The 2019 coordinated suicide bomb attacks on churches and hotels in Sri Lanka were also carried out by family networks.
In the Philippines, the Filipino women identified as ISIS supporters were mostly involved in recruitment and money transfers. But terrorism experts warn that this is no indication that they will be confined to backend supporting roles.
“In Southeast Asia, the women have been progressive compared to many other regions in the world. Women have participated in the terrorist campaigns in a very major way and this trend is going to expand. In the future, we are likely to see greater participation of women in terrorism in the Philippines,” said Singapore-based terrorism expert Rohan Gunaratna.
The following graphic shows how the women (their names in red banners) fit into a larger network of the eastern caliphate and further to other parts of Southeast Asia:
The fall of ISIS-held territories in the Middle East and the killing of ISIS leader Abu Bakr al-Baghdadi has created a need to decentralize operations to wilayats (or provinces) like the Philippines.

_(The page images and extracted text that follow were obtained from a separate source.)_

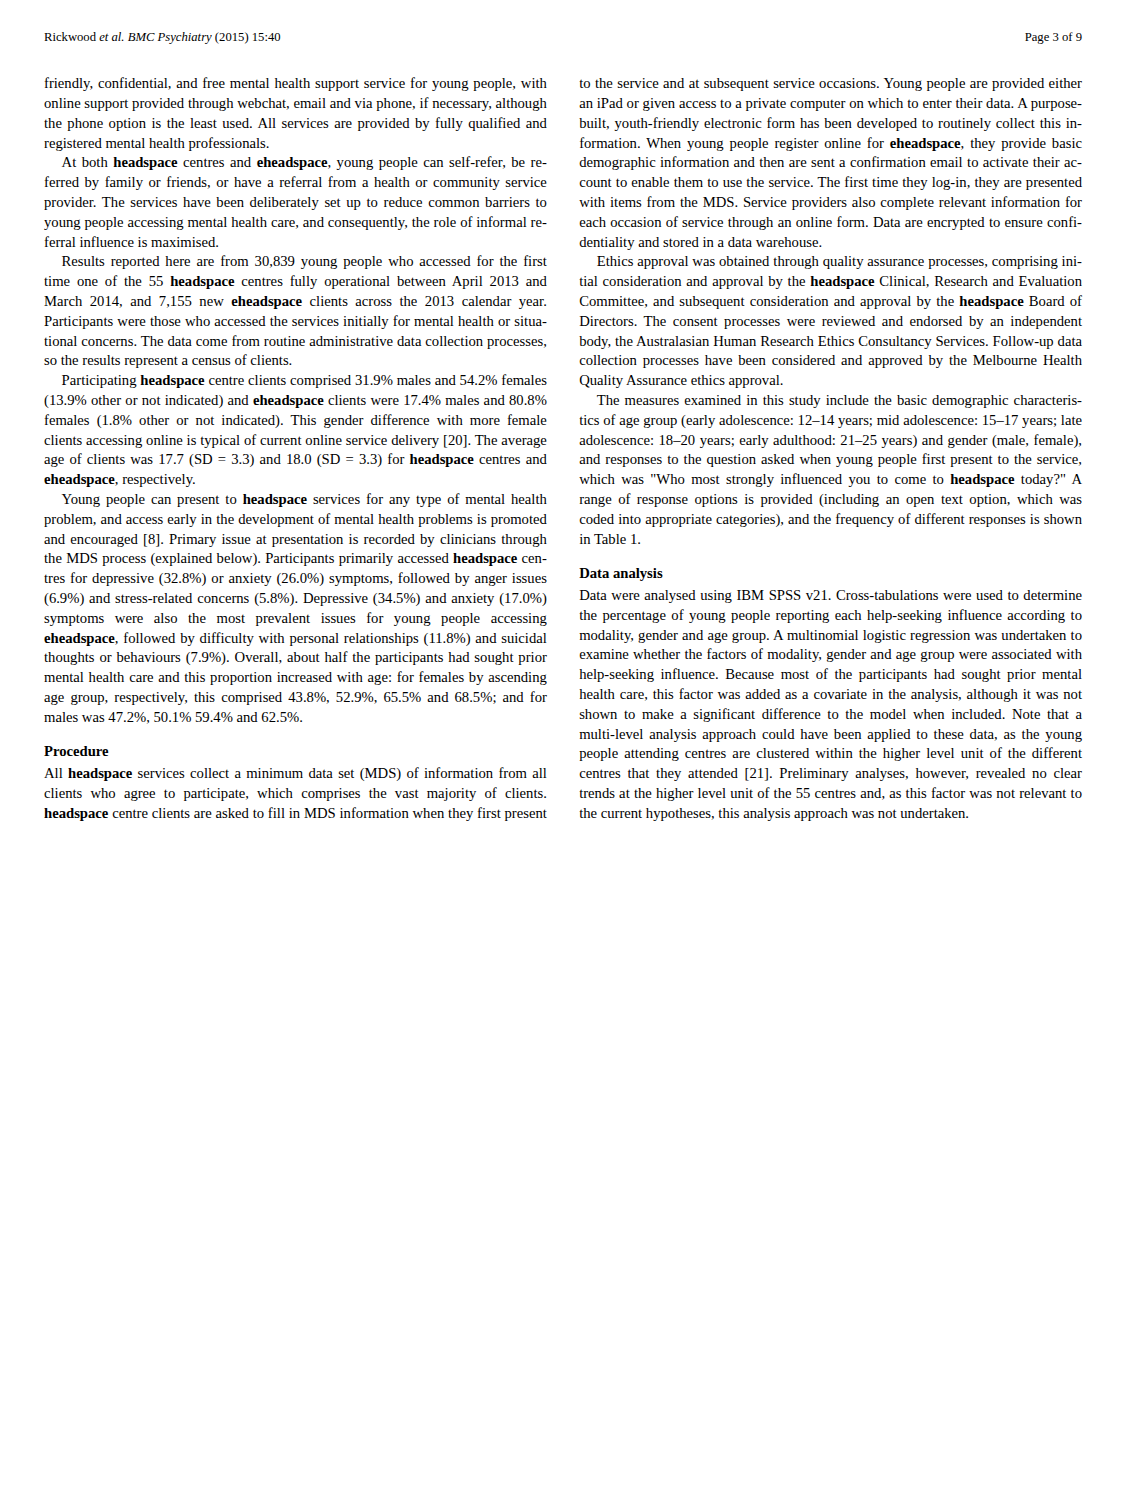Rickwood et al. BMC Psychiatry (2015) 15:40
Page 3 of 9
friendly, confidential, and free mental health support service for young people, with online support provided through webchat, email and via phone, if necessary, although the phone option is the least used. All services are provided by fully qualified and registered mental health professionals.
At both headspace centres and eheadspace, young people can self-refer, be referred by family or friends, or have a referral from a health or community service provider. The services have been deliberately set up to reduce common barriers to young people accessing mental health care, and consequently, the role of informal referral influence is maximised.
Results reported here are from 30,839 young people who accessed for the first time one of the 55 headspace centres fully operational between April 2013 and March 2014, and 7,155 new eheadspace clients across the 2013 calendar year. Participants were those who accessed the services initially for mental health or situational concerns. The data come from routine administrative data collection processes, so the results represent a census of clients.
Participating headspace centre clients comprised 31.9% males and 54.2% females (13.9% other or not indicated) and eheadspace clients were 17.4% males and 80.8% females (1.8% other or not indicated). This gender difference with more female clients accessing online is typical of current online service delivery [20]. The average age of clients was 17.7 (SD = 3.3) and 18.0 (SD = 3.3) for headspace centres and eheadspace, respectively.
Young people can present to headspace services for any type of mental health problem, and access early in the development of mental health problems is promoted and encouraged [8]. Primary issue at presentation is recorded by clinicians through the MDS process (explained below). Participants primarily accessed headspace centres for depressive (32.8%) or anxiety (26.0%) symptoms, followed by anger issues (6.9%) and stress-related concerns (5.8%). Depressive (34.5%) and anxiety (17.0%) symptoms were also the most prevalent issues for young people accessing eheadspace, followed by difficulty with personal relationships (11.8%) and suicidal thoughts or behaviours (7.9%). Overall, about half the participants had sought prior mental health care and this proportion increased with age: for females by ascending age group, respectively, this comprised 43.8%, 52.9%, 65.5% and 68.5%; and for males was 47.2%, 50.1% 59.4% and 62.5%.
Procedure
All headspace services collect a minimum data set (MDS) of information from all clients who agree to participate, which comprises the vast majority of clients. headspace centre clients are asked to fill in MDS information when they first present to the service and at subsequent service occasions. Young people are provided either an iPad or given access to a private computer on which to enter their data. A purpose-built, youth-friendly electronic form has been developed to routinely collect this information. When young people register online for eheadspace, they provide basic demographic information and then are sent a confirmation email to activate their account to enable them to use the service. The first time they log-in, they are presented with items from the MDS. Service providers also complete relevant information for each occasion of service through an online form. Data are encrypted to ensure confidentiality and stored in a data warehouse.
Ethics approval was obtained through quality assurance processes, comprising initial consideration and approval by the headspace Clinical, Research and Evaluation Committee, and subsequent consideration and approval by the headspace Board of Directors. The consent processes were reviewed and endorsed by an independent body, the Australasian Human Research Ethics Consultancy Services. Follow-up data collection processes have been considered and approved by the Melbourne Health Quality Assurance ethics approval.
The measures examined in this study include the basic demographic characteristics of age group (early adolescence: 12–14 years; mid adolescence: 15–17 years; late adolescence: 18–20 years; early adulthood: 21–25 years) and gender (male, female), and responses to the question asked when young people first present to the service, which was "Who most strongly influenced you to come to headspace today?" A range of response options is provided (including an open text option, which was coded into appropriate categories), and the frequency of different responses is shown in Table 1.
Data analysis
Data were analysed using IBM SPSS v21. Cross-tabulations were used to determine the percentage of young people reporting each help-seeking influence according to modality, gender and age group. A multinomial logistic regression was undertaken to examine whether the factors of modality, gender and age group were associated with help-seeking influence. Because most of the participants had sought prior mental health care, this factor was added as a covariate in the analysis, although it was not shown to make a significant difference to the model when included. Note that a multi-level analysis approach could have been applied to these data, as the young people attending centres are clustered within the higher level unit of the different centres that they attended [21]. Preliminary analyses, however, revealed no clear trends at the higher level unit of the 55 centres and, as this factor was not relevant to the current hypotheses, this analysis approach was not undertaken.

The role of women will increase as there is a need to replenish male combatants who were either killed or arrested.
Women are likely to emerge in terror cells and move from the traditional role of moving resources and combatants to more active roles. Currently, the Philippine government is monitoring the activity of women in certain terror cells.
Sword of honor
Intelligence sources told Rappler they believe the suicide bombing attempt by a foreign woman in Indanan, Sulu in September was a way to encourage more jihadist women, including Filipino women, to be fighters, too.
“Suicide bombing is a display of commitment and if it is successful, they get more support from like-minded individuals,” one of them explained.
The Indanan suicide bomber was recently identified as Reda Mohammad Mahmud.* The military said she was involved in the 2017 Palm Sunday church bombings in Egypt, which killed at least 43 people and wounded 126 others.
She was the wife of another foreign jihadist allied with ISIS Philippines leader Hatib Hajan Sawadjaan. She was supposedly also the stepmother of her husband’s young children.
A female government intel specialist has been studying the role Filipino women play in jihad since Farhana and her daughter were arrested.
She goes to the south quite often as part of her work and most recently learned that the narrative used by recruiters to convince others to take up jihad is the act of “parang sabil” (sword of honor) or a valiant attempt to wage war and attack the enemy.
“Parang sabil” is the Tausug concept of defending one's freedom and liberty from colonizers. The connotation of “magsasabil” is the courage to defy and fight the enemy.
“Recruiters are actually having a difficult time convincing people to join so they resort to different narratives,” the female intelligence specialist said.
Government intelligence sources, interviewed separately, repeated the same message: in these abnormal times for ISIS, with their goal of establishing a caliphate constantly being frustrated, jihadists are looking for men to recruit but the women are ready.
The participation of women in jihad will grow, the female intel specialist said, as extremists are rebuilding the group. Women are now well-represented in society and that will also be reflected in the jihadist movement.
“We have only begun to scratch the surface of the role of women in jihad,” she said. – with reports from Michelle Abad/Rappler.com
*Editor's Note: A previous version of this story said the female suicide bomber had not been identified. She was already named by the military.